塩づくりの歴史を後世に伝える記念碑を除幕する関係者=19日、鹿児島県知名町正名

 鹿児島県知名町正名集落のニシムドゥル海岸で19日、塩づくりの歴史を記した記念碑の除幕式があった。住民約40人が参加。碑の完成を祝うとともに、先人の塩づくりの知恵や努力を後世に伝える決意を新たにした。

 「正名字沿革誌」(同誌編纂委員会編)や住民の話によると、同集落で塩づくりが始まった時期は定かではないが、盛んに行われていたのは終戦後。海水をおけにくんで岩壁に何度も打ち付け、塩分濃度を高めた後、鍋で炊いて塩にした。当時は家族総出で海岸に寝泊まりし、昼夜を問わず作業が行われていたという。

 記念碑建立は住民有志が2021年9月から準備を進めてきた。集落の協力を得て碑の建立とともに、周辺の歩道や駐車場も整備。除幕式で、西田安村区長(65)は「先人が並々ならぬ努力と苦労を重ねて塩づくりを行ってきたこの地に碑を建立したことは、その知恵と努力を後世に伝えるために十分意義があると思っている。郷土教育にも活用できれば」とあいさつした。

 建立者を代表して南哲次郎さん(87)は塩づくりの経験を語り、「きょうの食、あすの食にも非常に苦労した時代だった。後世に伝える碑が建立できたのは皆さんの協力のおかげ」と感謝した。
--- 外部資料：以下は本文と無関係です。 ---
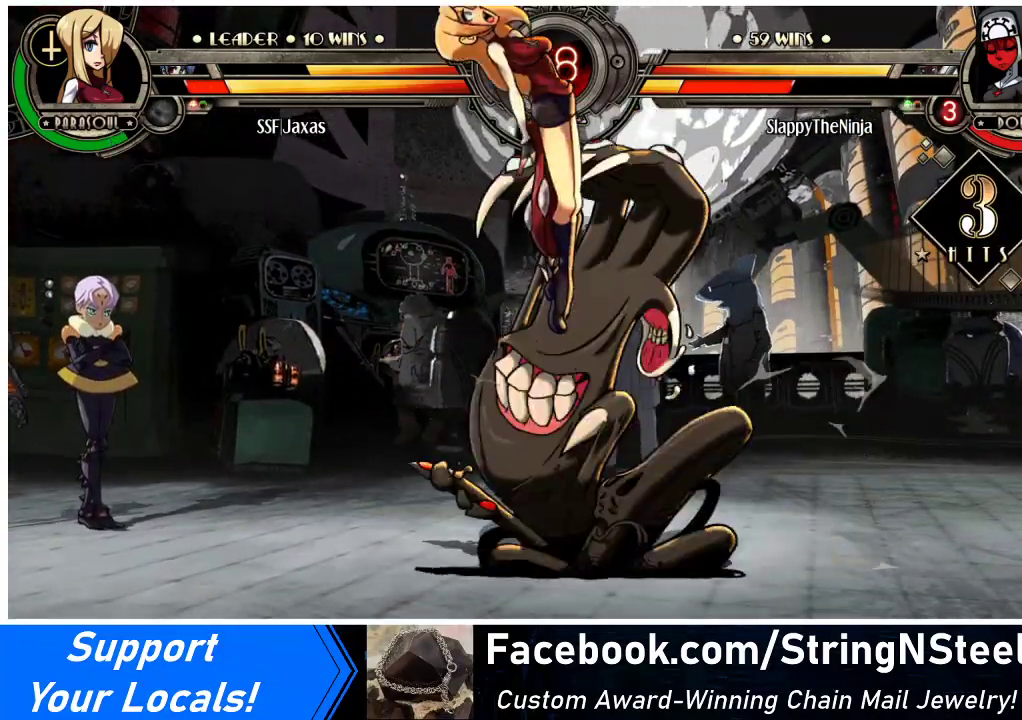
{"buttons": ["CROSS", "SQUARE", "TRIANGLE", "R1", "DPAD_LEFT"], "events": [[100, "CROSS", "up"], [100, "SQUARE", "down"], [100, "TRIANGLE", "down"], [233, "CROSS", "down"], [233, "SQUARE", "up"], [233, "TRIANGLE", "up"], [267, "SQUARE", "down"], [300, "TRIANGLE", "down"], [367, "CROSS", "up"], [367, "SQUARE", "up"], [367, "TRIANGLE", "up"], [433, "SQUARE", "down"], [433, "TRIANGLE", "down"], [467, "CROSS", "down"]]}
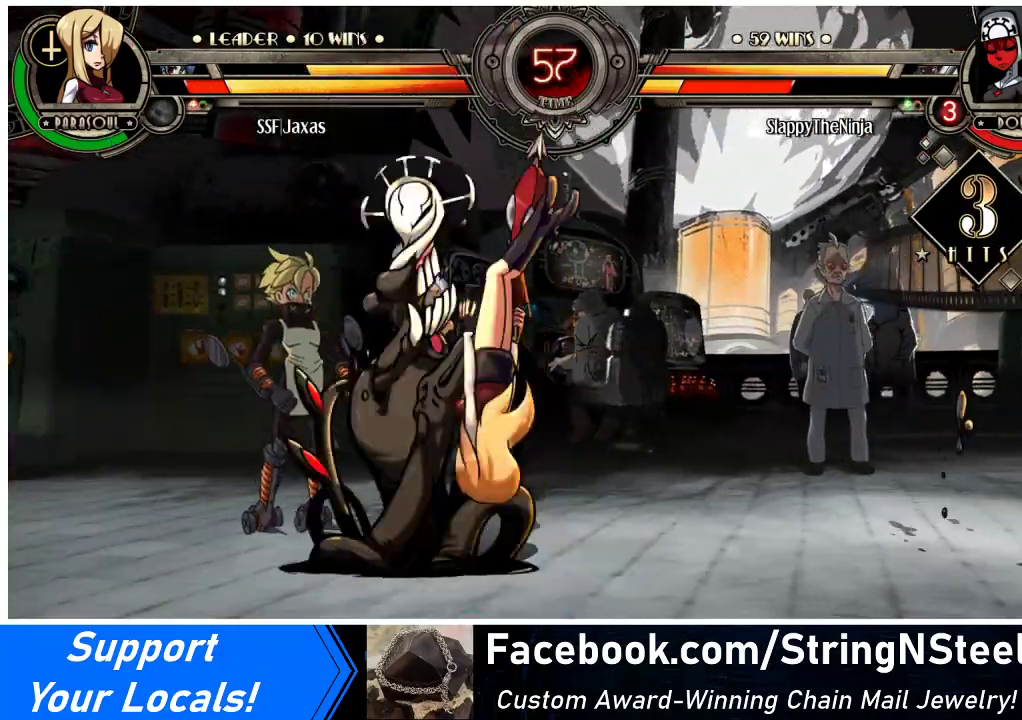
{"buttons": ["DPAD_DOWN", "DPAD_RIGHT"], "events": [[33, "SQUARE", "up"], [33, "TRIANGLE", "up"], [133, "CROSS", "up"], [133, "SQUARE", "down"], [133, "TRIANGLE", "down"], [233, "TRIANGLE", "up"], [267, "CROSS", "down"], [267, "SQUARE", "up"], [300, "SQUARE", "down"], [333, "DPAD_LEFT", "up"], [333, "TRIANGLE", "down"], [367, "DPAD_DOWN", "down"], [367, "DPAD_RIGHT", "down"], [400, "CROSS", "up"], [400, "SQUARE", "up"], [400, "TRIANGLE", "up"], [433, "R1", "up"]]}
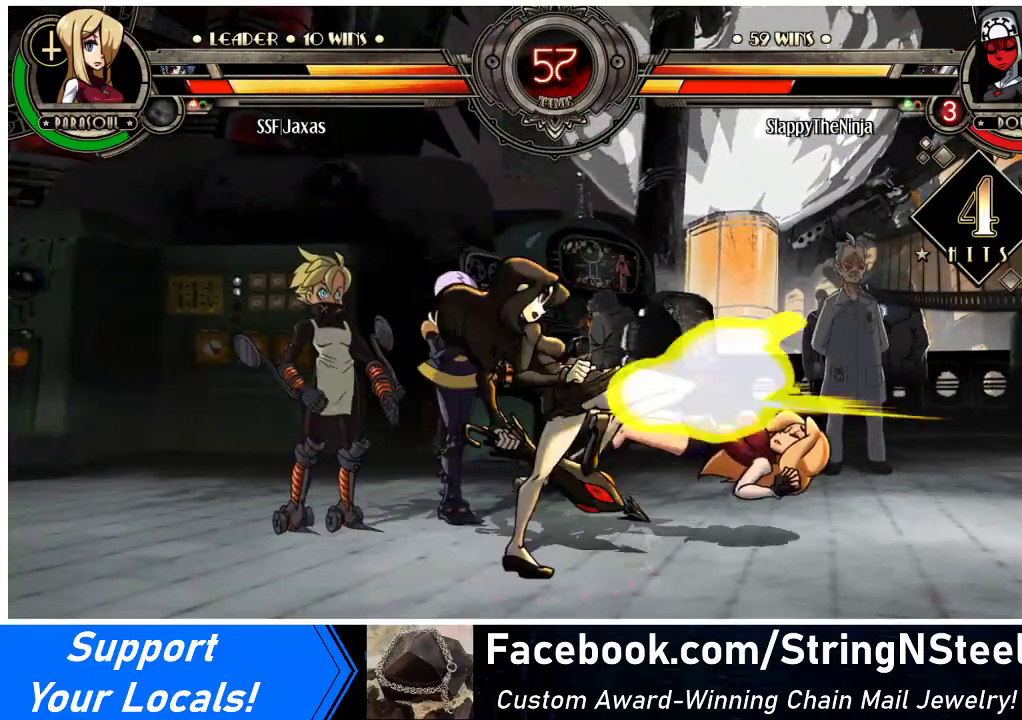
{"buttons": ["SQUARE", "DPAD_RIGHT"], "events": [[33, "CROSS", "down"], [33, "SQUARE", "down"], [33, "TRIANGLE", "down"], [133, "SQUARE", "up"], [133, "TRIANGLE", "up"], [167, "CROSS", "up"], [367, "SQUARE", "down"], [367, "TRIANGLE", "down"], [400, "DPAD_DOWN", "up"], [500, "TRIANGLE", "up"]]}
 村上清さん(83)も子どもの頃に経験した塩づくりの工程を説明し、「ニシムドゥル(海岸)には字民の苦労が詰まっている。ここを大事にしよう」と呼び掛けた。

 式後は大鍋で炊いた塩の試食や南さんによる塩を使った豚肉の長期保存食作りの実演などがあった。

 西田区長は「今後は子ども会や青壮年を対象に塩づくりの体験イベントもしたい」と話していた。